— Work task —
Reproduce the following lines, substituting "D.O.E.-CE" for every occurrence of "DOE CE" and leaving everything else unchanged.
Provided entries below:
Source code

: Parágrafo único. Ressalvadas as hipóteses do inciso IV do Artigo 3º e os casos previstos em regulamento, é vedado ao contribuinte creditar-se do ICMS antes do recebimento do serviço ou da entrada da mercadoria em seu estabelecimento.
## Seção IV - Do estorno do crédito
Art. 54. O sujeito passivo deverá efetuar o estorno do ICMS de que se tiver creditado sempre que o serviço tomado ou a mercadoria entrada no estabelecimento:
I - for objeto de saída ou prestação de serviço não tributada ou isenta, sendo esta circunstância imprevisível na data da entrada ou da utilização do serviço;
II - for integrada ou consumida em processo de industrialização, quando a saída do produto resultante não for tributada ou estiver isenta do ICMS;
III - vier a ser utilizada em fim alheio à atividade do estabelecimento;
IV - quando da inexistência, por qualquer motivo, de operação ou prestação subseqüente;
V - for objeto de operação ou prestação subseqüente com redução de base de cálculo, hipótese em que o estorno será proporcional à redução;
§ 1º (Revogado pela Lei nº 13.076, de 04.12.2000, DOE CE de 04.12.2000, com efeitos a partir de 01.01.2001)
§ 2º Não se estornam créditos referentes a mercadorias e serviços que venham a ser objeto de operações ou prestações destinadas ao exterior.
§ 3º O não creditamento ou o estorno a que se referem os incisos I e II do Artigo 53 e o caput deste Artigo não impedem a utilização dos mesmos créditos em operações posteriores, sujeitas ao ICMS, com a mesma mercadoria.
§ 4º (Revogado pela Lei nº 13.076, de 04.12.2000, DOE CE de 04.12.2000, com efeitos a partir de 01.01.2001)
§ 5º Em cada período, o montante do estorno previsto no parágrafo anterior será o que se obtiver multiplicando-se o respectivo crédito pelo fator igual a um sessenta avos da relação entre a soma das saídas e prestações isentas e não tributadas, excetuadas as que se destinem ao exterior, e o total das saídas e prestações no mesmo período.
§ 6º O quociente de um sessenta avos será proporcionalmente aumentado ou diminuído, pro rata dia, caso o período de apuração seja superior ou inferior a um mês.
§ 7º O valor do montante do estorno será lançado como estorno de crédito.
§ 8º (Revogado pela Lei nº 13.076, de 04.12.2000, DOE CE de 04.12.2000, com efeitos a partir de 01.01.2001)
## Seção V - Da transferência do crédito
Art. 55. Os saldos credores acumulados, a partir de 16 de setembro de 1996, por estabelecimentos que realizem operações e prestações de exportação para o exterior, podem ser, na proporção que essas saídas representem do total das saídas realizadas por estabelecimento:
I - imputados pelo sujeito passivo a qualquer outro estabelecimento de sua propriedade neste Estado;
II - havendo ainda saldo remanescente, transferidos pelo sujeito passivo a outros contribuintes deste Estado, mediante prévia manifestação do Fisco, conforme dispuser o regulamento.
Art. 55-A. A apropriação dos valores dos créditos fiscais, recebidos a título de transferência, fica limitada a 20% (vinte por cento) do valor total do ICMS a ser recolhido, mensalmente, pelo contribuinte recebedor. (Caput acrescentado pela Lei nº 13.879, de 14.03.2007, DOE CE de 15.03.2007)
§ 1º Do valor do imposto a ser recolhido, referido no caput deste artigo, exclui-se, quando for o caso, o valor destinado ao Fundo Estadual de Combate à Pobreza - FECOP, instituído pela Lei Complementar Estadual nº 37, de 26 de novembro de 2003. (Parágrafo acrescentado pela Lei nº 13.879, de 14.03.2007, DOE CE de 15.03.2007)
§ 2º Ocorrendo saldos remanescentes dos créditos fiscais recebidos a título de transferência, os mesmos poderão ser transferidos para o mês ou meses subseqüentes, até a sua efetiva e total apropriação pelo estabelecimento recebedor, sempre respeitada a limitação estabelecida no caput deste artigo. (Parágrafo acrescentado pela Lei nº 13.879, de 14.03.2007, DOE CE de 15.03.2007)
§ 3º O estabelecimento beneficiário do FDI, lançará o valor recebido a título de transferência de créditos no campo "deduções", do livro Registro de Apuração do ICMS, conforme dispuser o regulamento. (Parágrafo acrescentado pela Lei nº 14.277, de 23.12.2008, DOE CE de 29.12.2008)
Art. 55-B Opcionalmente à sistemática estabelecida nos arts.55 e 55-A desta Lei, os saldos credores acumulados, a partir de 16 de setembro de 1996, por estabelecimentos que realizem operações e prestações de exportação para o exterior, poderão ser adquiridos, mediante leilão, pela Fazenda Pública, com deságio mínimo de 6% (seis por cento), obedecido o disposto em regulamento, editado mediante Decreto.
End of Provided entries.
— Result of the task —
Source code

: Parágrafo único. Ressalvadas as hipóteses do inciso IV do Artigo 3º e os casos previstos em regulamento, é vedado ao contribuinte creditar-se do ICMS antes do recebimento do serviço ou da entrada da mercadoria em seu estabelecimento.
## Seção IV - Do estorno do crédito
Art. 54. O sujeito passivo deverá efetuar o estorno do ICMS de que se tiver creditado sempre que o serviço tomado ou a mercadoria entrada no estabelecimento:
I - for objeto de saída ou prestação de serviço não tributada ou isenta, sendo esta circunstância imprevisível na data da entrada ou da utilização do serviço;
II - for integrada ou consumida em processo de industrialização, quando a saída do produto resultante não for tributada ou estiver isenta do ICMS;
III - vier a ser utilizada em fim alheio à atividade do estabelecimento;
IV - quando da inexistência, por qualquer motivo, de operação ou prestação subseqüente;
V - for objeto de operação ou prestação subseqüente com redução de base de cálculo, hipótese em que o estorno será proporcional à redução;
§ 1º (Revogado pela Lei nº 13.076, de 04.12.2000, D.O.E.-CE de 04.12.2000, com efeitos a partir de 01.01.2001)
§ 2º Não se estornam créditos referentes a mercadorias e serviços que venham a ser objeto de operações ou prestações destinadas ao exterior.
§ 3º O não creditamento ou o estorno a que se referem os incisos I e II do Artigo 53 e o caput deste Artigo não impedem a utilização dos mesmos créditos em operações posteriores, sujeitas ao ICMS, com a mesma mercadoria.
§ 4º (Revogado pela Lei nº 13.076, de 04.12.2000, D.O.E.-CE de 04.12.2000, com efeitos a partir de 01.01.2001)
§ 5º Em cada período, o montante do estorno previsto no parágrafo anterior será o que se obtiver multiplicando-se o respectivo crédito pelo fator igual a um sessenta avos da relação entre a soma das saídas e prestações isentas e não tributadas, excetuadas as que se destinem ao exterior, e o total das saídas e prestações no mesmo período.
§ 6º O quociente de um sessenta avos será proporcionalmente aumentado ou diminuído, pro rata dia, caso o período de apuração seja superior ou inferior a um mês.
§ 7º O valor do montante do estorno será lançado como estorno de crédito.
§ 8º (Revogado pela Lei nº 13.076, de 04.12.2000, D.O.E.-CE de 04.12.2000, com efeitos a partir de 01.01.2001)
## Seção V - Da transferência do crédito
Art. 55. Os saldos credores acumulados, a partir de 16 de setembro de 1996, por estabelecimentos que realizem operações e prestações de exportação para o exterior, podem ser, na proporção que essas saídas representem do total das saídas realizadas por estabelecimento:
I - imputados pelo sujeito passivo a qualquer outro estabelecimento de sua propriedade neste Estado;
II - havendo ainda saldo remanescente, transferidos pelo sujeito passivo a outros contribuintes deste Estado, mediante prévia manifestação do Fisco, conforme dispuser o regulamento.
Art. 55-A. A apropriação dos valores dos créditos fiscais, recebidos a título de transferência, fica limitada a 20% (vinte por cento) do valor total do ICMS a ser recolhido, mensalmente, pelo contribuinte recebedor. (Caput acrescentado pela Lei nº 13.879, de 14.03.2007, D.O.E.-CE de 15.03.2007)
§ 1º Do valor do imposto a ser recolhido, referido no caput deste artigo, exclui-se, quando for o caso, o valor destinado ao Fundo Estadual de Combate à Pobreza - FECOP, instituído pela Lei Complementar Estadual nº 37, de 26 de novembro de 2003. (Parágrafo acrescentado pela Lei nº 13.879, de 14.03.2007, D.O.E.-CE de 15.03.2007)
§ 2º Ocorrendo saldos remanescentes dos créditos fiscais recebidos a título de transferência, os mesmos poderão ser transferidos para o mês ou meses subseqüentes, até a sua efetiva e total apropriação pelo estabelecimento recebedor, sempre respeitada a limitação estabelecida no caput deste artigo. (Parágrafo acrescentado pela Lei nº 13.879, de 14.03.2007, D.O.E.-CE de 15.03.2007)
§ 3º O estabelecimento beneficiário do FDI, lançará o valor recebido a título de transferência de créditos no campo "deduções", do livro Registro de Apuração do ICMS, conforme dispuser o regulamento. (Parágrafo acrescentado pela Lei nº 14.277, de 23.12.2008, D.O.E.-CE de 29.12.2008)
Art. 55-B Opcionalmente à sistemática estabelecida nos arts.55 e 55-A desta Lei, os saldos credores acumulados, a partir de 16 de setembro de 1996, por estabelecimentos que realizem operações e prestações de exportação para o exterior, poderão ser adquiridos, mediante leilão, pela Fazenda Pública, com deságio mínimo de 6% (seis por cento), obedecido o disposto em regulamento, editado mediante Decreto.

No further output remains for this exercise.